> [Provided passage]:

○ ○ ○ ○ ○

- Regular season: August – November 1974
- Playoffs: November – December 1974
- National championship: Garrett-Harrison Stadium Phenix City, AL
- Champion: Central (IA)

= 1974 NCAA Division III football season =

American college football season

The 1974 NCAA Division III football season, part of college football in the United States organized by the National Collegiate Athletic Association at the Division III level, began in August 1974, and concluded with the NCAA Division III Football Championship in December 1974 at Garrett-Harrison Stadium in Phenix City, Alabama. The Central Dutch won their first Division III championship, defeating the Ithaca Bombers by a final score of 10−8.

○ ○ ○ ○ ○

> [Recorded data]:
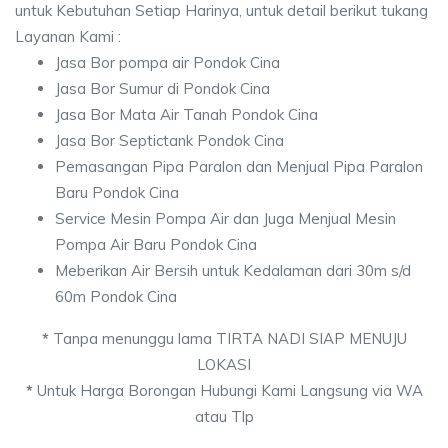
untuk Kebutuhan Setiap Harinya, untuk detail berikut tukang
Layanan Kami :
Jasa Bor pompa air Pondok Cina
Jasa Bor Sumur di Pondok Cina
Jasa Bor Mata Air Tanah Pondok Cina
Jasa Bor Septictank Pondok Cina
Pemasangan Pipa Paralon dan Menjual Pipa Paralon
Baru Pondok Cina
Service Mesin Pompa Air dan Juga Menjual Mesin
Pompa Air Baru Pondok Cina
Meberikan Air Bersih untuk Kedalaman dari 30m s/d
60m Pondok Cina
*
Tanpa menunggu lama TIRTA NADI SIAP MENUJU
LOKASI
*
Untuk Harga Borongan Hubungi Kami Langsung via WA
atau Tlp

○ ○ ○ ○ ○

> [Description of the task]: Reproduce the part of the 1974 Division III football season text that begins at the words with "The 1974 NCAA" and stops after "score of 10−8.", changing "concluded" to "ended".

> [Problem solution]:
The 1974 NCAA Division III football season, part of college football in the United States organized by the National Collegiate Athletic Association at the Division III level, began in August 1974, and ended with the NCAA Division III Football Championship in December 1974 at Garrett-Harrison Stadium in Phenix City, Alabama. The Central Dutch won their first Division III championship, defeating the Ithaca Bombers by a final score of 10−8.